The decision comes as the central bank's future hangs in the balance, with reform bills in the House of Representatives and Senate envisioning vastly different functions for the institution.
It was the latest effort by the Fed to respond to an eruption of criticism it has been too cozy with Wall Street and failed to do enough to protect consumers from risky lending practices.
It tells me they are feeling a little bit squeezed, said Paul Markowski, president of Global Research Partners in Goldens Bridge, N.Y.
In May, Stephen Friedman, the former head of investment giant Goldman Sachs, resigned from his role as chairman of the board of the New York Federal Reserve Bank after concerns emerged over his ownership of Goldman stock.
Under prior rules, regional Fed directors selected by the central bank's Board of Governors, such as Friedman, were barred from owning shares in Fed-regulated banks.
In Friedman's case, his ownership of Goldman stock came to violate that policy once the firm, gripped by the financial crisis, was forced to become a bank holding company in order to qualify for direct aid from both Treasury and the Fed.
With this experience in mind, the new share ownership rules encompass a broader definition of stock that cannot be held.
The episode proved embarrassing for the central bank and spurred an internal Fed review of its governance practices aimed at weeding out any potential conflicts of interest.

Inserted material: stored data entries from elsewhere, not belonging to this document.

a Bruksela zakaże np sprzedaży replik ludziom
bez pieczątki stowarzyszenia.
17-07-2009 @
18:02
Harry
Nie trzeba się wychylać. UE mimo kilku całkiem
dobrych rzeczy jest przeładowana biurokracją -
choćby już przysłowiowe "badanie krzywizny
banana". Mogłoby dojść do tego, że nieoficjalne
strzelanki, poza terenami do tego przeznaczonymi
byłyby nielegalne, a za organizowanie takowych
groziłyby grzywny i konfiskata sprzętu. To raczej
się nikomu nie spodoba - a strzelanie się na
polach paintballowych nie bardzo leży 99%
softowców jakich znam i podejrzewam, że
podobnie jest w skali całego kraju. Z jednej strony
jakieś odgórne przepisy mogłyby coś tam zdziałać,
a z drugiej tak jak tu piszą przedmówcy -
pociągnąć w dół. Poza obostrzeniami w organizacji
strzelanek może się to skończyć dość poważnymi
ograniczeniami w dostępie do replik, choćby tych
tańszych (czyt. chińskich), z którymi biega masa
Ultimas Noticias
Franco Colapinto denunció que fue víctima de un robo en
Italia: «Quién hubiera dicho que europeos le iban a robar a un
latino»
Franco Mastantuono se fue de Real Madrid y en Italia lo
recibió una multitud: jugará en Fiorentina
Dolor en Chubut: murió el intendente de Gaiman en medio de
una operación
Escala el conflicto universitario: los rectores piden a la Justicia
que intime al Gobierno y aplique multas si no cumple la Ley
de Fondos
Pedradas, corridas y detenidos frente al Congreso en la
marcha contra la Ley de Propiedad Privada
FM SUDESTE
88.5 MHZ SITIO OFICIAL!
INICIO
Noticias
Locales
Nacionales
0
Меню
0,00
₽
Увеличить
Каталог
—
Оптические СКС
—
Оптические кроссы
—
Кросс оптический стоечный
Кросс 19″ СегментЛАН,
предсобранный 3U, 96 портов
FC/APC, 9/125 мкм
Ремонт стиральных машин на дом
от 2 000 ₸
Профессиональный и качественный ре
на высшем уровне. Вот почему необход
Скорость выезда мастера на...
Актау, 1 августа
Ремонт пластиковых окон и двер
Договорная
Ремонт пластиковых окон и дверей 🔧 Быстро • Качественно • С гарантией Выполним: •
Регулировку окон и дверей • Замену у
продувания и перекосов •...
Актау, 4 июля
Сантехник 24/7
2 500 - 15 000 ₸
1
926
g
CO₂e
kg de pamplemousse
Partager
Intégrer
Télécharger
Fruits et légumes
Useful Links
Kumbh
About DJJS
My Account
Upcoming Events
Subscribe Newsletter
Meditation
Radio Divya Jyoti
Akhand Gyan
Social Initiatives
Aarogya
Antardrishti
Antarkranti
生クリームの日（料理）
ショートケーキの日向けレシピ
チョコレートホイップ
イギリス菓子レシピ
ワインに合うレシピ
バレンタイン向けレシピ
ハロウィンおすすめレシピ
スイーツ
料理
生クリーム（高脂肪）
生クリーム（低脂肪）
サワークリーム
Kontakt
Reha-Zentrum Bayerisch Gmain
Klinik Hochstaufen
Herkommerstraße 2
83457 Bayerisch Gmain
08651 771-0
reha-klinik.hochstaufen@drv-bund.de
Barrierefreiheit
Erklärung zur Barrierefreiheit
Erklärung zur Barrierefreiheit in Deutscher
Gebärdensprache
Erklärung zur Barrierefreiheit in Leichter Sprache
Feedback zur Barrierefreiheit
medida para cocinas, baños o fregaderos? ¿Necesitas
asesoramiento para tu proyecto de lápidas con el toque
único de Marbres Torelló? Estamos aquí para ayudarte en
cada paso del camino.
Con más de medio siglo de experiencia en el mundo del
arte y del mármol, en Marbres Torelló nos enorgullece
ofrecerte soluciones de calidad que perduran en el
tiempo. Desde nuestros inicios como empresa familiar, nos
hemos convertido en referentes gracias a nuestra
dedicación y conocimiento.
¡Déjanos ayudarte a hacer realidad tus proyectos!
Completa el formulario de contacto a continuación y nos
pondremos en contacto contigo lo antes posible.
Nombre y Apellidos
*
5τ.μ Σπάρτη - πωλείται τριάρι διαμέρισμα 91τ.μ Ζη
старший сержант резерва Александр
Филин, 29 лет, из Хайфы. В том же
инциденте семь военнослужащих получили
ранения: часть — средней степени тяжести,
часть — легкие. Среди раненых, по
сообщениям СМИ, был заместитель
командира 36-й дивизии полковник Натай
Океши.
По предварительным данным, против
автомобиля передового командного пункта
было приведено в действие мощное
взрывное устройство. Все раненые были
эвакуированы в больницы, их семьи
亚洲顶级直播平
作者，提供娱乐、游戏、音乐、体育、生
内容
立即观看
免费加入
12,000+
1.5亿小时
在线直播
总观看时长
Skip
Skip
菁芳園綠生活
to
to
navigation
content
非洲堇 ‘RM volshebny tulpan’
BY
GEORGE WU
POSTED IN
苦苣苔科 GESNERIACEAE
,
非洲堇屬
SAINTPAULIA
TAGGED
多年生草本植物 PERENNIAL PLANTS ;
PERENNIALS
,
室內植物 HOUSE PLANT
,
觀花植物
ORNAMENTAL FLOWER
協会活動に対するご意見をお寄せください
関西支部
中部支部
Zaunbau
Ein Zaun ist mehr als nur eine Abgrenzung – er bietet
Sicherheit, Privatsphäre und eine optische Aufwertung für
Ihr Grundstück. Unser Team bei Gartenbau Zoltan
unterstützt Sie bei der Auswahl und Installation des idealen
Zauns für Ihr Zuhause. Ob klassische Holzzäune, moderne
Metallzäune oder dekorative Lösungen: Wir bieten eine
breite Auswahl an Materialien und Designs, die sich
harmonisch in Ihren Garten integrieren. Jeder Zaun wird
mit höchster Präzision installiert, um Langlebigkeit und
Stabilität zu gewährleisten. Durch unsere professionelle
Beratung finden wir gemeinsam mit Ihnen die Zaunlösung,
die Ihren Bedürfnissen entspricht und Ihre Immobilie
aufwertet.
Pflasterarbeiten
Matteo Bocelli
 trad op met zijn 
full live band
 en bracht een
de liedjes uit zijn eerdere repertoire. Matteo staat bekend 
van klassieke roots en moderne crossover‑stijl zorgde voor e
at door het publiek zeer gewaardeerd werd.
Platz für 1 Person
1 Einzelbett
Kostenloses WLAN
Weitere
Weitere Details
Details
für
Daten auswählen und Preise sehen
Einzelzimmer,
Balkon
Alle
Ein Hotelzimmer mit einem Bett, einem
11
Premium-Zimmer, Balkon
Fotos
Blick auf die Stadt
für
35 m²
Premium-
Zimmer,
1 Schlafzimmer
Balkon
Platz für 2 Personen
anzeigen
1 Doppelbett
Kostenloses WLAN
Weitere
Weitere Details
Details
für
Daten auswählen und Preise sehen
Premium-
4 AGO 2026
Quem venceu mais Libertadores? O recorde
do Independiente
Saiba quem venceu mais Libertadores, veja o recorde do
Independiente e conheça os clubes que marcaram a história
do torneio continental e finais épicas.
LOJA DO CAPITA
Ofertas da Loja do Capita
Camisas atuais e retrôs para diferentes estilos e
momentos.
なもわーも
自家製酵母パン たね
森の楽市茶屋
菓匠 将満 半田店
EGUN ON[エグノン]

The New York Fed played an instrumental role in rescuing Wall Street, helping Goldman's stock post a rapid recovery.
A proposal by Senator Christopher Dodd of Connecticut would no longer allow regional Fed directors to be appointed by the banks they supervise. Instead, the chairmen of the regional boards would be appointed directly by the U.S. president.
The new regulations will apply to all the directors of the Fed's 12 regional banks, including those who are intended to represent the public interest. Previously, those directors, who cannot be officers, directors or employees of a bank, faced no restriction on holding bank stock.
The prohibitions were extended to encompass bank holding companies and other financially related entities to ensure that Reserve Bank boards reflect an appropriate cross section of industry and the public, the Fed said in a statement.
In addition, if an officer owns stock in a nonfinancial firm that begins to issue financial shares, he or she must either sell the stock or resign from the board, the Fed said.